Extract:
With the launch of PC Optimum with Loblaw, we have confirmed our position as a leading provider of digital loyalty services, in addition to the personalised promotion services we have offered until now. Underpinning our strategy to become a global leader in digital marketing, the Group remains committed to product leadership and innovation.

 

Since the start of FY 2018 we have transformed the AIR platform's capability to increase its performance to deliver over 3,000 transactions per second, this transforms the scalability and availability for Tier 1 clients. For Loblaw we are servicing millions of customers with approximately 150 million personalised offers each week, supporting a loyalty scheme with vast scale and personalisation.

 

For the F&B sector we have integrated with Flypay to broaden our restaurant app to support pay at table via a mobile application. In addition, we have continued to develop deeper segmentation controls within the app user base to enable more relevant consumer engagement. We have also integrated with both Apple and Google Wallets providing consumers with more choice in how and where they save and redeem their coupons, stamp cards and gift vouchers.

 

POST PERIOD

 

Loblaw

 

Loblaw successfully launched its new PC Optimum programme on 1 February 2018, using the Eagle Eye AIR platform to deliver personalised, valuable and convenient rewards to millions of Canadians.

Brief 1: Reproduce the rows from the first line through the line containing "âteau : il est plus facile de convertir et de", including both of those lines.
The Loblaw passage and the rows that follow have no connection to each other.

Given entries:
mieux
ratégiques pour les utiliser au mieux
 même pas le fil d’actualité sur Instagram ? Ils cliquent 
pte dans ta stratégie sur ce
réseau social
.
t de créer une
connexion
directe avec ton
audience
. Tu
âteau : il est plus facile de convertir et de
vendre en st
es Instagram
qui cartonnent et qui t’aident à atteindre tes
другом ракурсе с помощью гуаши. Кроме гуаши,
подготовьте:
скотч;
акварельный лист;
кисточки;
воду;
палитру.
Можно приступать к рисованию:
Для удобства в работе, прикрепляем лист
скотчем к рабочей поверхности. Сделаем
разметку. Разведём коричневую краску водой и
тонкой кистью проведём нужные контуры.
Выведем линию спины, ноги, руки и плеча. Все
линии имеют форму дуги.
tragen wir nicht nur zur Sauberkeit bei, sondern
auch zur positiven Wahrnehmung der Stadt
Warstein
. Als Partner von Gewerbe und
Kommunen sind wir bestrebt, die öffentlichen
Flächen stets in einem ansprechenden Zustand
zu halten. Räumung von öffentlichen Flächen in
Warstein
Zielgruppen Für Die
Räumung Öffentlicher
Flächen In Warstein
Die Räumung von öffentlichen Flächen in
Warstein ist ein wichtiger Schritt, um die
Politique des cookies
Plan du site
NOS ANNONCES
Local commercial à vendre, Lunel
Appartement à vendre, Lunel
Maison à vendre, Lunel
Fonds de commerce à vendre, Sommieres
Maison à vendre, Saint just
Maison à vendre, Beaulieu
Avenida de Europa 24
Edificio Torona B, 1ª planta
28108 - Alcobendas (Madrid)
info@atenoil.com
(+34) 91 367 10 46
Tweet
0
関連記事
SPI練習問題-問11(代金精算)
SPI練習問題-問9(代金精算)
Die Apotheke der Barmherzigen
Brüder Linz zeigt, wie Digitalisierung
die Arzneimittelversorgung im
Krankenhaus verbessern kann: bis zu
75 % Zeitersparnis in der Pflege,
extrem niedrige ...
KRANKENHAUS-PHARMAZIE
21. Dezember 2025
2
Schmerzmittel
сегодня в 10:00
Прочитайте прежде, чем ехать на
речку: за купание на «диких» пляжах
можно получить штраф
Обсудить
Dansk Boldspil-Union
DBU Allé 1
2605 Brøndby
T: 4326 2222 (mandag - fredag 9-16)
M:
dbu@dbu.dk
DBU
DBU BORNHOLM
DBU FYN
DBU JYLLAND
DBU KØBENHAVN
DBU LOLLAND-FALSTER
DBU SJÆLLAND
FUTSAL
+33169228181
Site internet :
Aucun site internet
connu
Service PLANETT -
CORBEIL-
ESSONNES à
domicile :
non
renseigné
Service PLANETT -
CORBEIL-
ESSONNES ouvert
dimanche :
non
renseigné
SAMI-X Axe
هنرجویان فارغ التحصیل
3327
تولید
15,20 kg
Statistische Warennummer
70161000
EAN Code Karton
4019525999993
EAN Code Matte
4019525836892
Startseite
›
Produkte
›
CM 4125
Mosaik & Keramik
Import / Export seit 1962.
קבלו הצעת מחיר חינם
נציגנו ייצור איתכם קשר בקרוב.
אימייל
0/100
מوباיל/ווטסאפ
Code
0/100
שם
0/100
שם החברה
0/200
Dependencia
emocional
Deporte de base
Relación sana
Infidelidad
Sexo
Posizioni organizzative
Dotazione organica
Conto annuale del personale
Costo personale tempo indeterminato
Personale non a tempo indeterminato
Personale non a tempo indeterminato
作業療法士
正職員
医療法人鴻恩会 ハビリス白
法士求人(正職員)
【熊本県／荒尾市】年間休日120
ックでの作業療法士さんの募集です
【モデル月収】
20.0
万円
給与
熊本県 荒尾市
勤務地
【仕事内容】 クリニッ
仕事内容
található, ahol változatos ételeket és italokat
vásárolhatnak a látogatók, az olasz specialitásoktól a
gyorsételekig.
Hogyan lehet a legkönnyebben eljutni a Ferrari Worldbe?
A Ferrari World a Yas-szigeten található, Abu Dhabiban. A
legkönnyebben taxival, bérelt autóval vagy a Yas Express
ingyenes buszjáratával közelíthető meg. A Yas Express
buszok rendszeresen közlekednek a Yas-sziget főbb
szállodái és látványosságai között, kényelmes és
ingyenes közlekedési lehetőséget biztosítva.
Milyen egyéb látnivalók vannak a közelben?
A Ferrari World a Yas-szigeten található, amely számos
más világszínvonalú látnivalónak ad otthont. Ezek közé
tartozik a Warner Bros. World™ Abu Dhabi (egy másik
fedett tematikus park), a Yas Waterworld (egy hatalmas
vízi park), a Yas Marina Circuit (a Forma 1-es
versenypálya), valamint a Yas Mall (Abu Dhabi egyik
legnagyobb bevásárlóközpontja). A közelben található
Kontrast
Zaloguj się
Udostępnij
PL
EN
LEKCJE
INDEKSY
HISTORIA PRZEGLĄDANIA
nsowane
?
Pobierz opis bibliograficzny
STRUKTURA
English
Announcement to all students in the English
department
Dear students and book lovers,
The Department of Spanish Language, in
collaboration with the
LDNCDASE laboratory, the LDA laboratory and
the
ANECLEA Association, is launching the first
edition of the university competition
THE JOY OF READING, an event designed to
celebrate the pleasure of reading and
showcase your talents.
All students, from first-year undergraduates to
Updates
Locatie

Brief 2: Transcribe the whole Loblaw passage exactly.

Problem solution 1:
mieux
ratégiques pour les utiliser au mieux
 même pas le fil d’actualité sur Instagram ? Ils cliquent 
pte dans ta stratégie sur ce
réseau social
.
t de créer une
connexion
directe avec ton
audience
. Tu
âteau : il est plus facile de convertir et de

Problem solution 2:
With the launch of PC Optimum with Loblaw, we have confirmed our position as a leading provider of digital loyalty services, in addition to the personalised promotion services we have offered until now. Underpinning our strategy to become a global leader in digital marketing, the Group remains committed to product leadership and innovation.

 

Since the start of FY 2018 we have transformed the AIR platform's capability to increase its performance to deliver over 3,000 transactions per second, this transforms the scalability and availability for Tier 1 clients. For Loblaw we are servicing millions of customers with approximately 150 million personalised offers each week, supporting a loyalty scheme with vast scale and personalisation.

 

For the F&B sector we have integrated with Flypay to broaden our restaurant app to support pay at table via a mobile application. In addition, we have continued to develop deeper segmentation controls within the app user base to enable more relevant consumer engagement. We have also integrated with both Apple and Google Wallets providing consumers with more choice in how and where they save and redeem their coupons, stamp cards and gift vouchers.

 

POST PERIOD

 

Loblaw

 

Loblaw successfully launched its new PC Optimum programme on 1 February 2018, using the Eagle Eye AIR platform to deliver personalised, valuable and convenient rewards to millions of Canadians.